● **TASK DIRECTIONS**
Using the records below, write out the line with "Compliance Isn't" and each line after it through the final one, exactly, and only those.

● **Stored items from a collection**
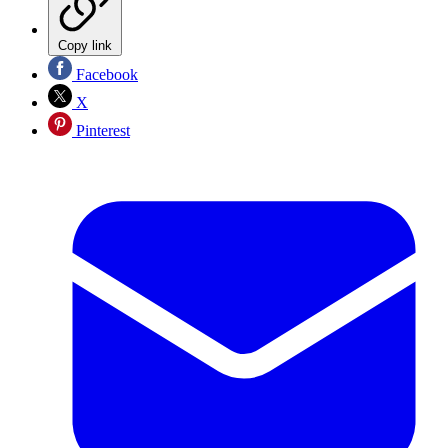
Copy link
Facebook
X
Pinterest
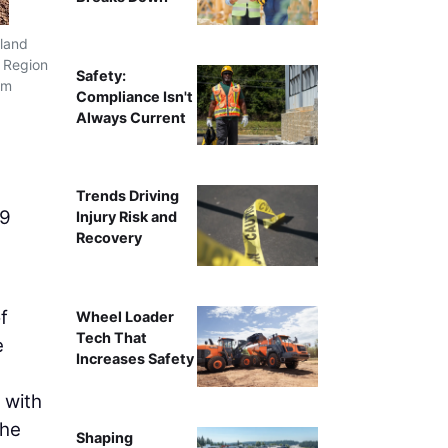
tland
T Region
Safety:
mm
Compliance Isn't
Always Current
Trends Driving
09
Injury Risk and
Recovery
f
Wheel Loader
Tech That
e
Increases Safety
 with
the
Shaping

● **RESULT OF THE TASK**
Compliance Isn't
Always Current
Trends Driving
09
Injury Risk and
Recovery
f
Wheel Loader
Tech That
e
Increases Safety
 with
the
Shaping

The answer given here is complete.